* WHAT YOU WILL DO: Pick up the forum thread on bringing the NCEES sample questions book into the PE exam and continue it after its final post.

* DOCUMENT SECTION:
━━━━━━━━━━━━━━━━━━━━

# Can I take the NCEES sample questions book in PE exam?



## PEin2010 (Sep 28, 2010)

Is it possible to carry the NCEES sample questions and solutions book with you on the day of the exam?

Thanks!


----------



## snickerd3 (Sep 29, 2010)

depends on the state. check with your state board.


----------



## roadwreck (Sep 29, 2010)

I think it varies state to state, but I was allowed to take mine into the exam in GA.


----------



## Giselle_RT (Sep 29, 2010)

NOT in Illinois.


----------



## IL-SE (Sep 29, 2010)

If you don't get an answer from the state board, you can check with your proctor the day of the exam. Just make sure you check before the exams starts. Worst case is that they'll say you can't have it and make you put it away.

Generally you can bring them in unless your state board doesn't allow them.

━━━━━━━━━━━━━━━━━━━━

* STUDY MATERIAL:

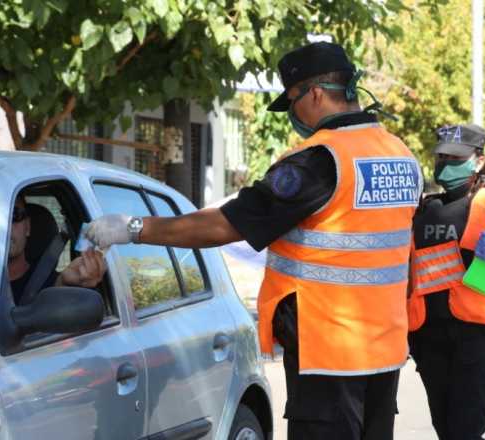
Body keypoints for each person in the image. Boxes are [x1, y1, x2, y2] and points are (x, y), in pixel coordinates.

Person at [83, 42, 422, 440]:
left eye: (293, 100)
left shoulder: (320, 161)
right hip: (383, 354)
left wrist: (134, 229)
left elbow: (226, 225)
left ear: (314, 94)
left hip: (329, 353)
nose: (293, 113)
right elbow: (402, 252)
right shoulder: (399, 154)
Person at [407, 124, 485, 440]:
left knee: (464, 432)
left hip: (476, 340)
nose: (445, 164)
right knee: (447, 431)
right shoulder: (422, 210)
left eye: (455, 157)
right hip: (430, 340)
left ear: (478, 161)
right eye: (441, 156)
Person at [8, 195, 106, 304]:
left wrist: (64, 284)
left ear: (27, 227)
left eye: (14, 215)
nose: (5, 225)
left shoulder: (54, 283)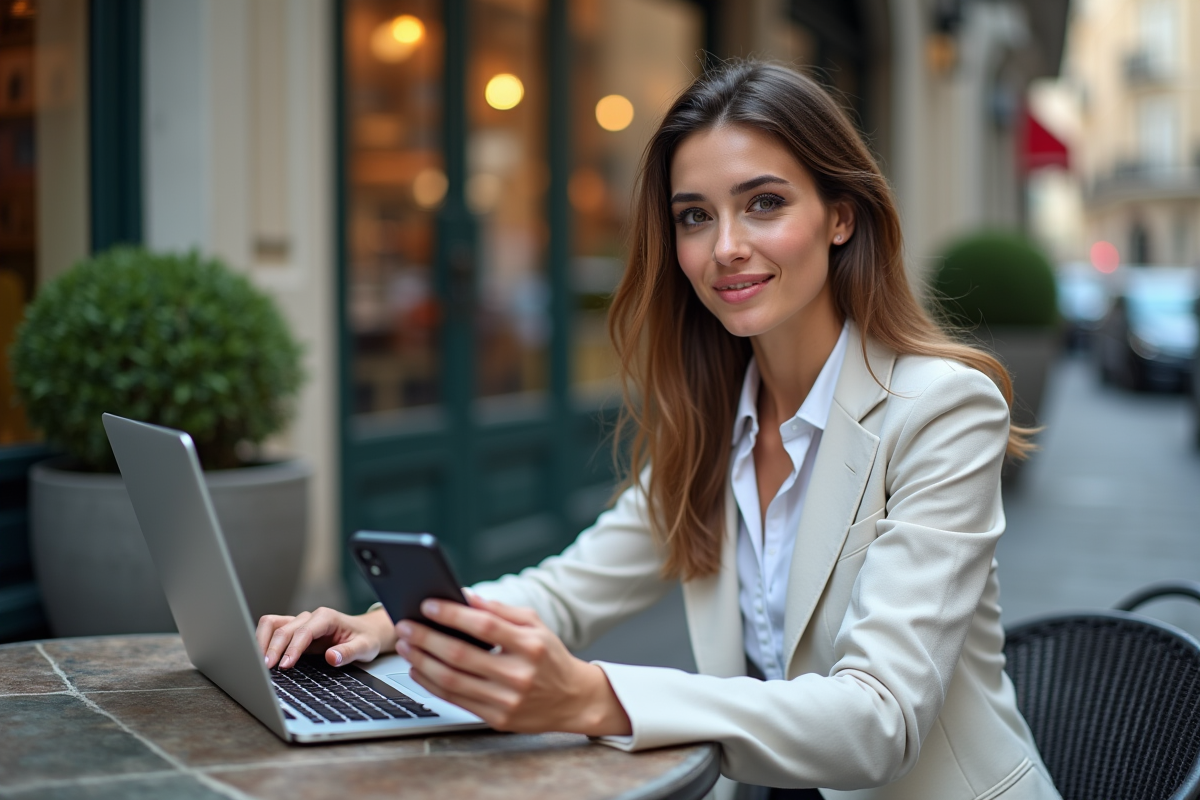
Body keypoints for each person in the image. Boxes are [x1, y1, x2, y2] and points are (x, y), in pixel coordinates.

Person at [256, 61, 1060, 799]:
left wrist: (593, 697)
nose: (727, 248)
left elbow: (877, 721)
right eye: (694, 217)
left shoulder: (942, 411)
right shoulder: (715, 420)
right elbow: (562, 593)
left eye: (765, 203)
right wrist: (391, 626)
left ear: (840, 217)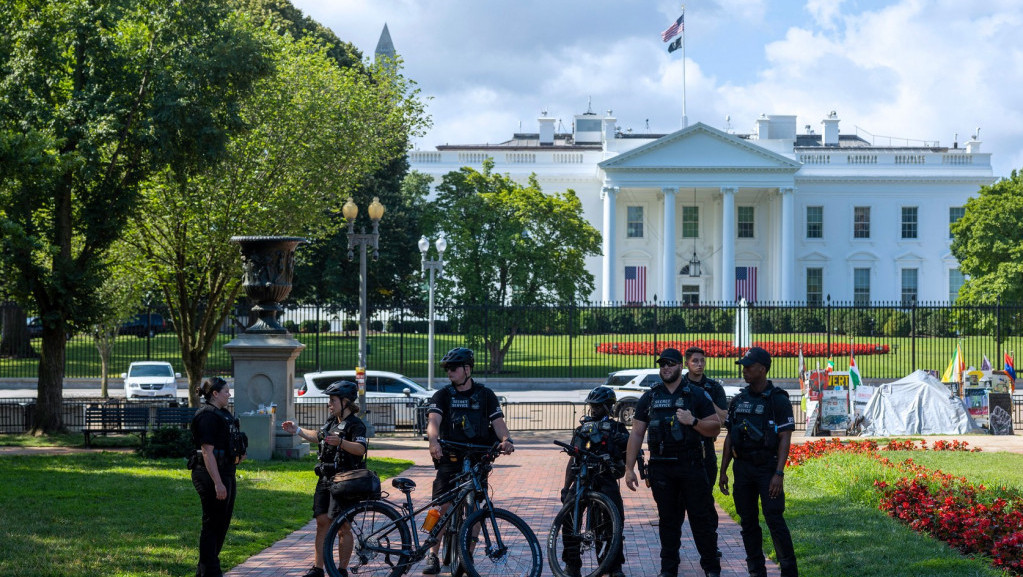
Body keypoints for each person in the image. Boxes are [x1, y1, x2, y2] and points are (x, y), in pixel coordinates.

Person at [624, 347, 722, 577]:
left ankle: (711, 568)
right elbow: (637, 433)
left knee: (701, 520)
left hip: (691, 465)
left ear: (680, 366)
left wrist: (693, 420)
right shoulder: (651, 396)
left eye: (670, 363)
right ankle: (668, 570)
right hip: (661, 468)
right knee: (668, 522)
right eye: (662, 364)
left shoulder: (696, 394)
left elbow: (715, 426)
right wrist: (629, 469)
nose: (665, 367)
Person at [423, 347, 514, 575]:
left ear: (467, 369)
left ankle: (468, 554)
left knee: (475, 509)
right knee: (440, 507)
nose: (449, 373)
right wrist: (433, 441)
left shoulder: (485, 395)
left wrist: (506, 439)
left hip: (477, 459)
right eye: (447, 369)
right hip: (450, 457)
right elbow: (433, 421)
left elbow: (498, 423)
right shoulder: (443, 395)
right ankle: (431, 553)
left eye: (453, 368)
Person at [719, 347, 798, 577]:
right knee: (748, 522)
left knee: (774, 520)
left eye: (748, 366)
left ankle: (789, 572)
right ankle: (756, 571)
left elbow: (785, 437)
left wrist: (778, 473)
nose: (744, 370)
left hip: (767, 469)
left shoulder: (778, 400)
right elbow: (730, 436)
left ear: (762, 369)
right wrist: (723, 471)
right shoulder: (739, 400)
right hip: (743, 469)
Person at [282, 381, 368, 577]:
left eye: (333, 400)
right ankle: (317, 569)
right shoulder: (332, 421)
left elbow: (360, 449)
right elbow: (319, 436)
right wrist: (297, 430)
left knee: (343, 525)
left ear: (345, 402)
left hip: (346, 480)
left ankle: (342, 570)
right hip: (325, 478)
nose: (329, 404)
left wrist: (341, 442)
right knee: (322, 521)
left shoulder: (356, 425)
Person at [559, 386, 629, 577]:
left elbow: (626, 459)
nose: (594, 410)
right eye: (592, 406)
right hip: (582, 478)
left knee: (614, 522)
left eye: (598, 406)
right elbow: (572, 460)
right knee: (568, 518)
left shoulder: (617, 429)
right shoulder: (582, 430)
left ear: (608, 407)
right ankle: (572, 565)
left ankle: (613, 566)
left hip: (605, 479)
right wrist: (566, 488)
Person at [190, 377, 246, 577]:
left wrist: (239, 450)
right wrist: (218, 483)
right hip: (210, 475)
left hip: (227, 472)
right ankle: (211, 572)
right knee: (213, 523)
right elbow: (207, 452)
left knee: (221, 524)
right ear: (215, 393)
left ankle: (204, 571)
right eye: (226, 391)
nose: (229, 395)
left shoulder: (224, 415)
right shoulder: (207, 416)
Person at [681, 346, 729, 487]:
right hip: (683, 448)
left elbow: (723, 420)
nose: (700, 364)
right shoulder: (680, 386)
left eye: (702, 361)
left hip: (706, 448)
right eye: (695, 361)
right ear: (686, 363)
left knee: (705, 499)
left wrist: (705, 399)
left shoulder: (714, 387)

━━━━━━━━━━━━━━━━━━━━

* RESPONSE BELOW:
The official NCEES policy is:

Reference materials

The PE exam is an open-book exam. You are allowed to bring reference materials to the exam, provided they are bound and remain bound during the exam. Loose paper may be bound with ring binders, brads, plastic snap binders, spiral-bound notebooks, and screw posts—but not with staples. Sticky notes and flags are permitted only when they remain attached to book pages

Some states have rules above and beyond NCEES. IL is one of the most strict and doesn't allow sample exams/solutions manuals or anything that is not copyrighted (no handwritten notes).


----------



## PEin2010 (Sep 30, 2010)

so CA does allow this...as long as it is published and bound.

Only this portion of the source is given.